2021 is a year of celebration, both for the big titles that hit the movies and for the classics that celebrate their birthdays. And one of them is the legendary and revolutionary “The Lord of the Rings: The Fellowship of the Ring”.
Released twenty years ago, the first iteration of Peter Jackson’s iconic trilogy functions as an adaptation of JRR Tolkien’s novel of the same name and takes audiences to the fantastic and dangerous Middle-earth. The tale centers on Frodo Baggins (Elijah Wood), a young hobbit whose mission is to take the One Ring, object of the extreme greed of evil Sauron, to Mount Doom and destroy it once and for all.
Starring Ian McKellen, Liv Tyler, Viggo Mortensen, Sean Astin, Cate Blanchett, Sean Bean, Ian Holm, Christopher Lee, Orlando Bloom and several others, the film was hailed by critics and audiences alike, both seeing it as a turning point. in the fantastic genre on the film scene. “The Fellowship of the Ring” won 13 Oscar nominations, including Best Picture, won four statuettes and grossed nearly $ 900 million worldwide.
To celebrate its impending birthday, CinePOP has put together a list with several behind-the-scenes anecdotes, which you can check out below:
Lee, who played Saruman in the film, revealed that he read Tolkien’s trilogy once a year until his death in 2015 – and has been since the publication of the first book. He’s also the only member of the cast and creative team to know Tolkien. Jackson gifted one of the rings used in the film to Wood and Andy Serkis (Gollum / Smeagol) at the end of filming. They both believed they had the original.
Enjoy watching:
Gandalf’s painful encounter with the roof of Bilbo Baggins’ house was not in the script.
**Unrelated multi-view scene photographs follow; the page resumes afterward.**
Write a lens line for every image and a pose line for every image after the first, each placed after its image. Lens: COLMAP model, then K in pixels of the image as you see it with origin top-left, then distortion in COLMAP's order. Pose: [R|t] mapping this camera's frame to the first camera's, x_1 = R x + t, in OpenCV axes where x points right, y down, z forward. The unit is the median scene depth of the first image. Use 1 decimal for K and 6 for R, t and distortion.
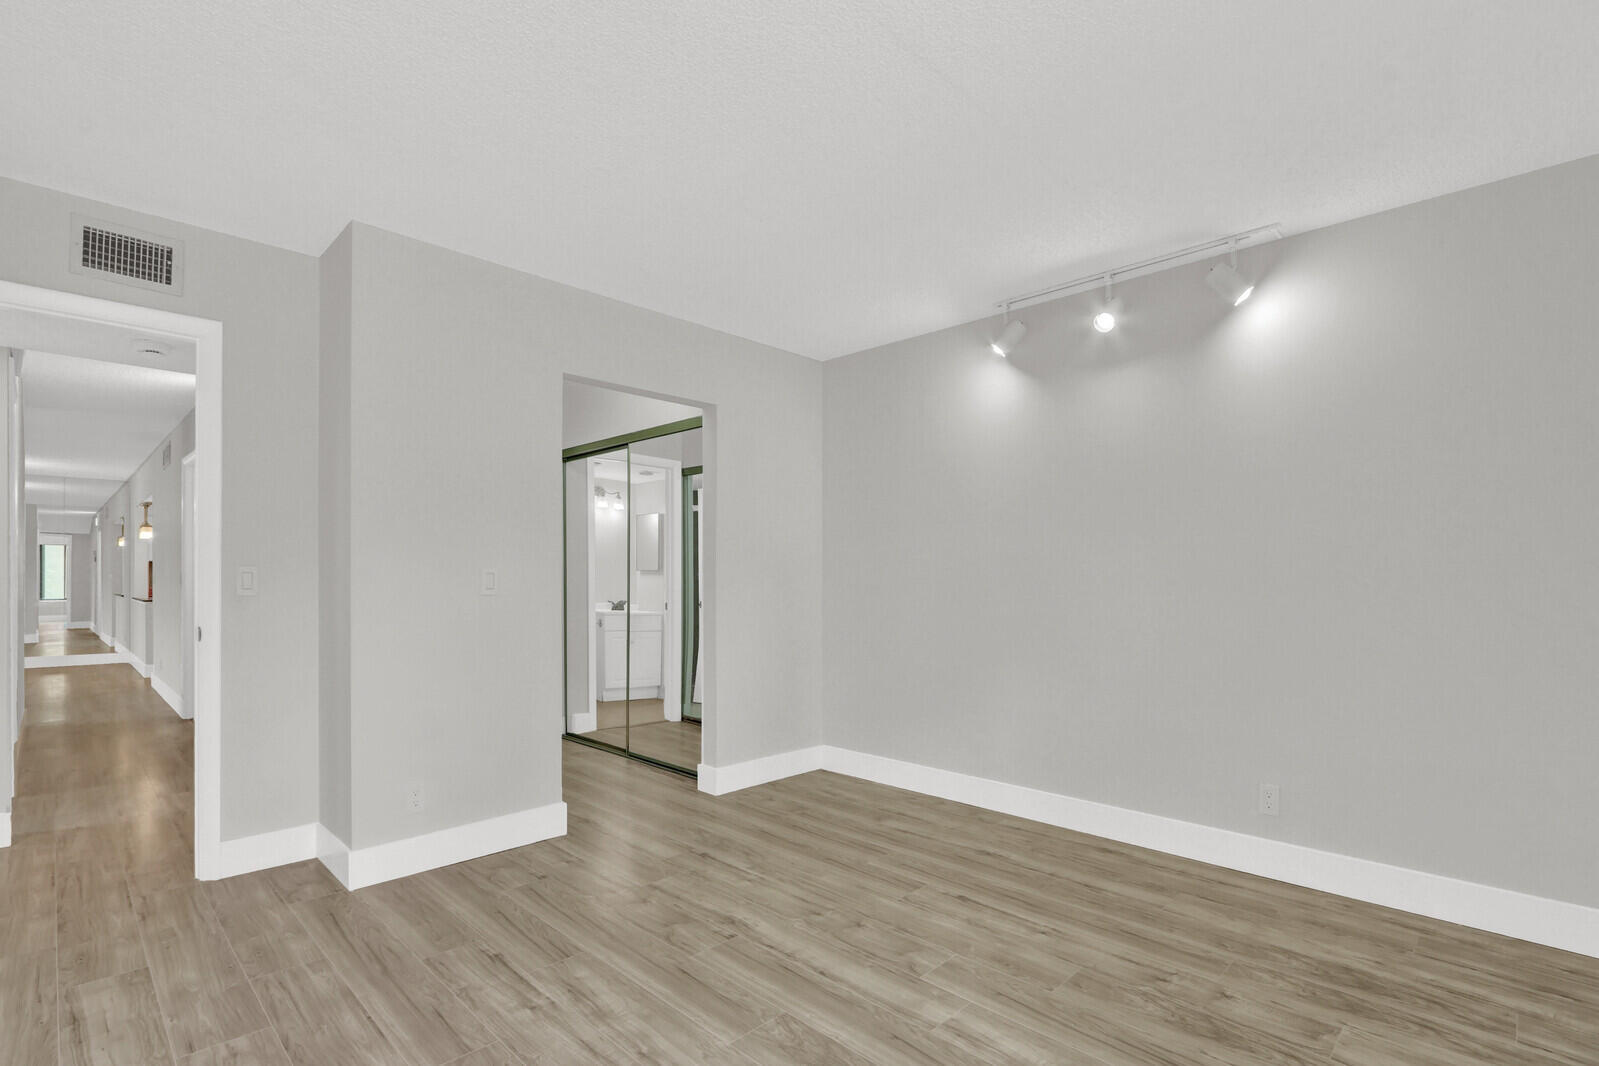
lens RADIAL K [[761.5, 0, 800.3], [0, 761.5, 579.8], [0, 0, 1]] dist [-0.011129, 0.000255]
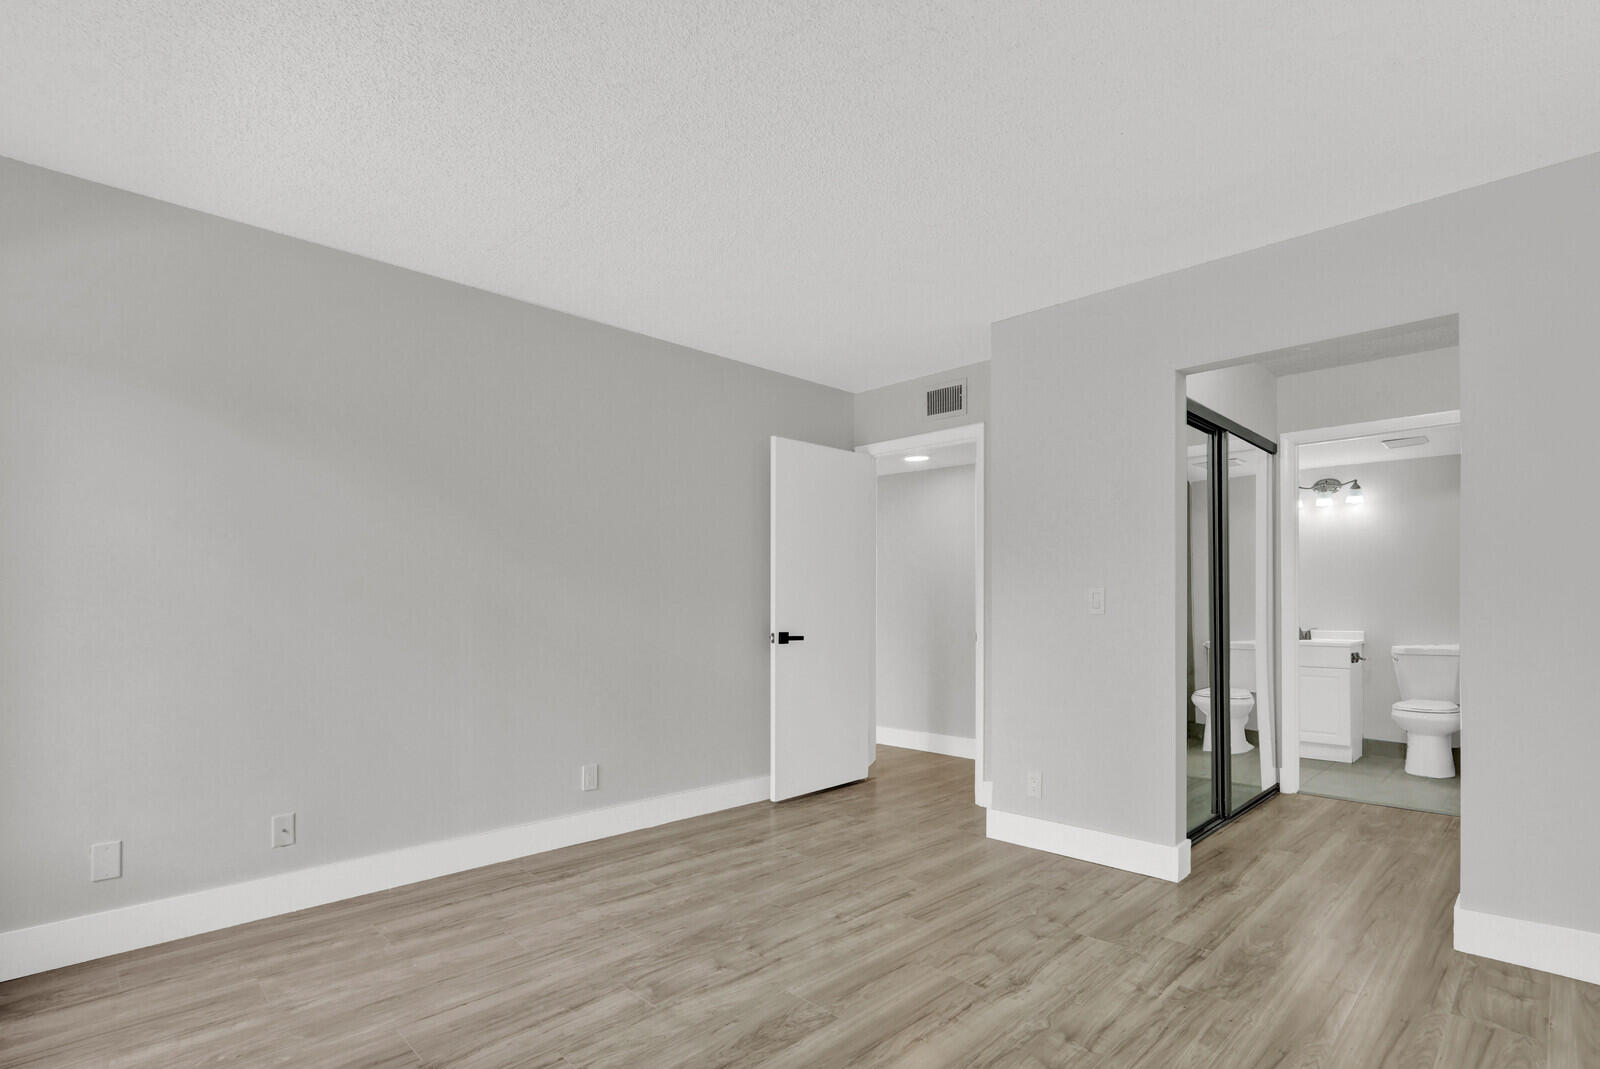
lens RADIAL K [[767.4, 0, 804.5], [0, 767.4, 597.0], [0, 0, 1]] dist [0.001710, 0.000544]
pose [[-0.001837, -0.005410, -0.999984, 0.794685], [0.002864, 0.999981, -0.005415, 0.001157], [0.999994, -0.002873, -0.001822, 0.738963]]
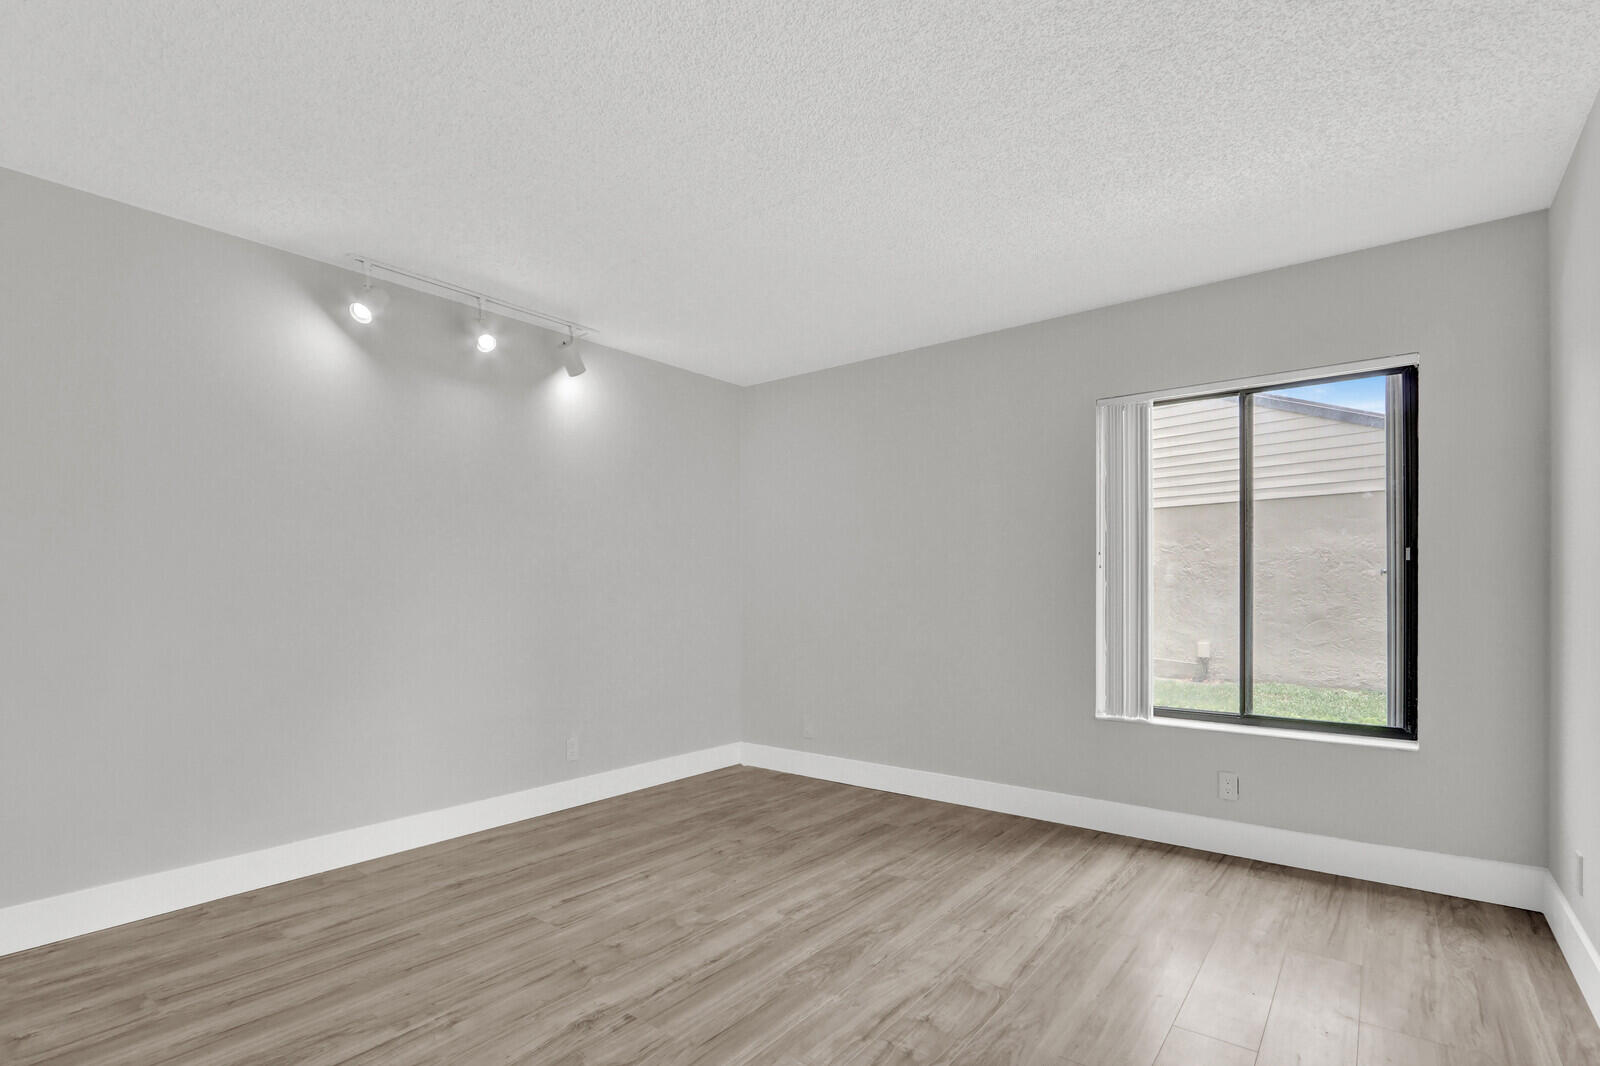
lens RADIAL K [[759.8, 0, 796.4], [0, 759.8, 597.9], [0, 0, 1]] dist [-0.015614, -0.000116]
pose [[-0.119811, -0.015134, 0.992681, -0.872238], [-0.002726, 0.999885, 0.014914, -0.004109], [-0.992793, -0.000919, -0.119838, 0.860751]]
McKellen, who lived through the mighty mage, accidentally hit his forehead. Jackson said McKellen did a great job overcoming the “mistake” and decided to keep the scene in the final cut. Actors usually had to travel to remote locations by helicopter. Bean, who played Boromir, was terrified of flying and only did so when absolutely necessary. While filming scenes for Fellowship crossing the snow-capped mountains, he spent two hours each morning climbing from the base of the mountain to the plateau, already disguised as Boromir.
Although he played a dwarf, John Rhys-Davies (Gimli) was the tallest member of the Society group at six feet tall. The Elvish dialogues in the film were not just quotes from the book, but constructs derived from the very limited dictionary Tolkien had published on the language. Dialect instructor Andrew Jack used recordings of the author reading the original novels to guide the actors and actresses in speaking. “The Fellowship of the Ring” and the 2002 sequel, “The Two Towers,” were filmed simultaneously. The entire shoot took a record 274 days over sixteen months, concurrent with the 1979 filming of “Apocalypse Now”.
Mortensen (Aragorn), who is fluent in English, Spanish and Danish, requested that the script be revised so that his character has more Elvish lines. Bloom landed the role of Legolas two days before graduating from drama school. Mortensen was cast in the production while he was already being filmed, having never met Jackson or read Tolkien’s books. It was his son Henry Mortensen, eleven at the time, who did all the research and convinced the actor to sign the contract to play Aragorn.